Мы слушали терпеливо, но всем уже было ясно, что гроза миновала и что надо только дать возможность высокому гостю высказаться до конца.
Усаживаясь в автомобиль, отъезжающий спросил у Гриневича:
— Как фамилия этого способного молодого человека?
А через неделю мы узнали из приказа по дивизиону о производстве Родиоши в следующий чин…
Вот и конец этой небольшой истории. Впрочем, если хотите, она имеет и некоторое продолжение.
Лет двадцать спустя, уже в мирные дни, ожидал я как-то пригородного поезда на Витебском вокзале, коротая время в станционном буфете. В приоткрытой двери на кухню мелькнула чем-то знакомая фигура. Когда я увидел круглое, всё в улыбающихся ямочках лицо, сомнений больше не было.
— Александр Иванович, ты ли это?
Мы чуть не бросились друг другу в объятия. Засуетившийся Родиоша потащил меня в какую-то комнатушку, прилегающую к кухне, и через минуту передо мной явились превосходные образцы его кулинарного искусства. Выпили и по маленькому стаканчику необычайно душистой густо-тяжелой наливки.
— Из нежинских вишен, — гордо сказал Родиоша, наливая по второй. — Знакомый кондуктор привез.
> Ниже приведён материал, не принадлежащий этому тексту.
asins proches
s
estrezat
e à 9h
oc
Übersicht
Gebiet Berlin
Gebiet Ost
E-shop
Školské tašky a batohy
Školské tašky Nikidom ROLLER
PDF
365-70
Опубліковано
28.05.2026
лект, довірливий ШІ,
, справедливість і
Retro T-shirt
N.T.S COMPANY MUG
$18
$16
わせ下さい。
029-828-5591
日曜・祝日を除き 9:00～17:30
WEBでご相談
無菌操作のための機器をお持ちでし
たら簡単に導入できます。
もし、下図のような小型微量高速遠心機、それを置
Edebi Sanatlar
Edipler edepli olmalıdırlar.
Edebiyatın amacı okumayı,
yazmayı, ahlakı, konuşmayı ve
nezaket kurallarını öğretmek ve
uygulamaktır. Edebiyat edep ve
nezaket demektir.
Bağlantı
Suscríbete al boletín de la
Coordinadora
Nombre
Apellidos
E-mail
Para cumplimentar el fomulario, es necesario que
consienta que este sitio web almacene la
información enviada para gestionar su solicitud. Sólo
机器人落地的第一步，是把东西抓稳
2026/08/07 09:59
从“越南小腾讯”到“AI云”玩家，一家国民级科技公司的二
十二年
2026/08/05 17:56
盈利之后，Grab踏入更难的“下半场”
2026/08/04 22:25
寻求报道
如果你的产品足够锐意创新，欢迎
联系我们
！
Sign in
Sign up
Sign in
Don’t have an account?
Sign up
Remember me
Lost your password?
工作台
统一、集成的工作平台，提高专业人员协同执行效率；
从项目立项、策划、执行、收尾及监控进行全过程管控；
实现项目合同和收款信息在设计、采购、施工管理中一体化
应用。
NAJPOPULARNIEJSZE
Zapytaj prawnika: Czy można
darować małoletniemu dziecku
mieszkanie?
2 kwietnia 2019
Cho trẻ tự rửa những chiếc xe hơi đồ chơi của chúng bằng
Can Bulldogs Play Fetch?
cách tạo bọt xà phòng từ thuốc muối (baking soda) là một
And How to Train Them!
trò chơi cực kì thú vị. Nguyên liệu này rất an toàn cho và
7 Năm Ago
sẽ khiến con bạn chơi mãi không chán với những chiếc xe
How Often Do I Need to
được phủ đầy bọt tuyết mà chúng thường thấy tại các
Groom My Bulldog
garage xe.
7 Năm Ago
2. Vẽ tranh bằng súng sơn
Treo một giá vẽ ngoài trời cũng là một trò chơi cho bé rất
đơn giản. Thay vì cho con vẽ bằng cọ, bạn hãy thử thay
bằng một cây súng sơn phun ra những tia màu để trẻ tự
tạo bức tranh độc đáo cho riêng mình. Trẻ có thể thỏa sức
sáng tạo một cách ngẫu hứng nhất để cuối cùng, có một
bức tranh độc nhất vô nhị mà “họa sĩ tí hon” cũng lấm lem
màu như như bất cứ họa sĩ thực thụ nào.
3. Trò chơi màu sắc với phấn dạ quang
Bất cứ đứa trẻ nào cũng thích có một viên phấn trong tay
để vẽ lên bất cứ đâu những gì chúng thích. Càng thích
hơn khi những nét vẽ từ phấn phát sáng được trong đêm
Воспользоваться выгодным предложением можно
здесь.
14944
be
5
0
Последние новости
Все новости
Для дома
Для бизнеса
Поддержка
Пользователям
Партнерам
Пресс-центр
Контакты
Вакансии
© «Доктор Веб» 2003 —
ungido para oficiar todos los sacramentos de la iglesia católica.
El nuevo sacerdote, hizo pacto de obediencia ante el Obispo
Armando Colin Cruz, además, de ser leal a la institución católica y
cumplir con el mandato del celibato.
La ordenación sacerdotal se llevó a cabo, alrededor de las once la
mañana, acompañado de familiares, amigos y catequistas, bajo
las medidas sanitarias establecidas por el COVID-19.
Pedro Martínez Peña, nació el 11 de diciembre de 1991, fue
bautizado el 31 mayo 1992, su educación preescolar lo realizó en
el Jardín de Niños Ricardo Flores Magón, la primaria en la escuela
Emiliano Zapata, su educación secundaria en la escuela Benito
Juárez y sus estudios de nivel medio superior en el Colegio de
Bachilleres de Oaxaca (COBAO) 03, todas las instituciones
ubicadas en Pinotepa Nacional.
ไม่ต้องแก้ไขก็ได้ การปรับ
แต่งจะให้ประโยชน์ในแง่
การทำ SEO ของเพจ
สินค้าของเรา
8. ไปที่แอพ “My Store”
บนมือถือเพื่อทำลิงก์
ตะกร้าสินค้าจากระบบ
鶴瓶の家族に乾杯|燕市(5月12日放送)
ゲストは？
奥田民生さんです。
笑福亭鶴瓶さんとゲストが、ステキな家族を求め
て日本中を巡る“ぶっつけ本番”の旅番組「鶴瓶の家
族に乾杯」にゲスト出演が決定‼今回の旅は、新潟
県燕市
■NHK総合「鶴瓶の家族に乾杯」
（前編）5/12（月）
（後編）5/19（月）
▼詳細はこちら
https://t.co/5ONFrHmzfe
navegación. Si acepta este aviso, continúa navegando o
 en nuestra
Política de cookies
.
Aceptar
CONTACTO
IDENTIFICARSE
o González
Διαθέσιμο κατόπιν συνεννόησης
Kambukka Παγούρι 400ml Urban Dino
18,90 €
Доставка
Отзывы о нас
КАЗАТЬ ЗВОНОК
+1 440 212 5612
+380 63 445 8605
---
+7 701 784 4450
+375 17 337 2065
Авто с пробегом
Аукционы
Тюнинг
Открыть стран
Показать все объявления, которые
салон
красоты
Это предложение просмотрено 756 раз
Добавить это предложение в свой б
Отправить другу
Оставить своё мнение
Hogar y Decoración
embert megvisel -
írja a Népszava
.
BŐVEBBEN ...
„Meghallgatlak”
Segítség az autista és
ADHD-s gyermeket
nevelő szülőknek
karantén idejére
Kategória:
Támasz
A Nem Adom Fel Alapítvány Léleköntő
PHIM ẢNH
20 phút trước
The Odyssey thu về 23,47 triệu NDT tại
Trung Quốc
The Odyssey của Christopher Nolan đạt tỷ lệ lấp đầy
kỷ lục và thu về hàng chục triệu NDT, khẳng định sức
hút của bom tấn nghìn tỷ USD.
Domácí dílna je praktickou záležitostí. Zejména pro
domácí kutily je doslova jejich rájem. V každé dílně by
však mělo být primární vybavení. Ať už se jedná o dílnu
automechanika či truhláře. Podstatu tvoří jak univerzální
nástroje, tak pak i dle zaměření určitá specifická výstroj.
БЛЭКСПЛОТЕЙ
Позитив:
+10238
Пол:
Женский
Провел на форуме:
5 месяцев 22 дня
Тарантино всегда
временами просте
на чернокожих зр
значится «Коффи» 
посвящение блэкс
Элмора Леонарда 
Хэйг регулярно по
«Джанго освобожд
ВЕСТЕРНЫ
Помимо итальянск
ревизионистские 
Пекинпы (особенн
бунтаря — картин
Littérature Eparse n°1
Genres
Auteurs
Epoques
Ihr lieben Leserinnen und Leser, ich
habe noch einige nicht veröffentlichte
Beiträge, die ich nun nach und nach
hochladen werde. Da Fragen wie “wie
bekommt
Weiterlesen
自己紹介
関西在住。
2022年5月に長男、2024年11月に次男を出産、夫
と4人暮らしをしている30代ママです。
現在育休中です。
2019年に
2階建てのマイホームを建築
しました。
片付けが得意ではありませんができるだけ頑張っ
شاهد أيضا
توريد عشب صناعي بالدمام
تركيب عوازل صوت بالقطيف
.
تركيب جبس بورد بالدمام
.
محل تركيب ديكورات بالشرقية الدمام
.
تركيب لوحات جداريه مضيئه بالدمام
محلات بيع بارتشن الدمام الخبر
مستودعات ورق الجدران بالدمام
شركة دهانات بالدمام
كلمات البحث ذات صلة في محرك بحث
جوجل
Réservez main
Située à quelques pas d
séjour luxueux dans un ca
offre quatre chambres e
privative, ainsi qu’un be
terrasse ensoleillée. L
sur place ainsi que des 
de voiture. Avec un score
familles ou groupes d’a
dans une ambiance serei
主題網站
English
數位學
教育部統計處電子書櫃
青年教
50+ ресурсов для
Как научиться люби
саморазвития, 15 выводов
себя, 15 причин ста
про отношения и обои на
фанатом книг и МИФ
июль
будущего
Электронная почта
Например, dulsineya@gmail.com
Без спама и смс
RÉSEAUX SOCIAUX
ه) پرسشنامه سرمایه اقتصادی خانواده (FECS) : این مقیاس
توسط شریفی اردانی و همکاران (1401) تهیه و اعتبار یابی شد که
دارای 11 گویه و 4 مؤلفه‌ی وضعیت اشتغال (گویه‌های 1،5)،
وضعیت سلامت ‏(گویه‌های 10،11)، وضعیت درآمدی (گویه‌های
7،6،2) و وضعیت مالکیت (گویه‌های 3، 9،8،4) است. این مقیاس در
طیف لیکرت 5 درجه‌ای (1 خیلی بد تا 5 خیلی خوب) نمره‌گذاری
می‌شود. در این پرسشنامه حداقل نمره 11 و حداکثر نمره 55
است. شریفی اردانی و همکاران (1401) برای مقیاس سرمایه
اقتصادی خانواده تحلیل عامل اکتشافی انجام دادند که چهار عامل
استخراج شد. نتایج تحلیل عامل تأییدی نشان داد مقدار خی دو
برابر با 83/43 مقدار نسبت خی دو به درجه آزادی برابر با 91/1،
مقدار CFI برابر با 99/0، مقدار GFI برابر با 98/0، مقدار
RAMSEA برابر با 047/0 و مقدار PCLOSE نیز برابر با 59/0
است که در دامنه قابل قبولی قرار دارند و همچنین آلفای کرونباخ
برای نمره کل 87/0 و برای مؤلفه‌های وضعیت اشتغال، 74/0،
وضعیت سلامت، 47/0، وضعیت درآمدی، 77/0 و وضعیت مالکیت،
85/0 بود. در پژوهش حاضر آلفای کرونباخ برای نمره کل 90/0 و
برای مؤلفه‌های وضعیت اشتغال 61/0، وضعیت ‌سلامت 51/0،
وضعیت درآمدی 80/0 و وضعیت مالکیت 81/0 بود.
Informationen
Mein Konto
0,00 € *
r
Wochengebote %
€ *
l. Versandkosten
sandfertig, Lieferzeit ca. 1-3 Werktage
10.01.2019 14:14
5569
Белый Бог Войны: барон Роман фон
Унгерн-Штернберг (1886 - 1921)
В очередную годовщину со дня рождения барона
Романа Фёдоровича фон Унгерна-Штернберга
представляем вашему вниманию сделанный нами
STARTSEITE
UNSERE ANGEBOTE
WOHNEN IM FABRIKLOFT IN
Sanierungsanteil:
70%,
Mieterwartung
Ну я ее переквалифицировал, и вышло подходяще.
Мы беседовали о том, о сем, вспоминали давние времена. Оказалось, Родиоша был в Красной Армии, сравнительно недавно вышел с военной службы и теперь числился командиром запаса.
— Подучился немного и достиг! — заметил он не без самодовольства. — Продолжал бы и дальше, да лета уже вышли. Впрочем, если надо будет, еще повоюем!
Когда расставались, я не утерпел и спросил его:
— Скажи мне, Александр Иванович, разреши одну загадку…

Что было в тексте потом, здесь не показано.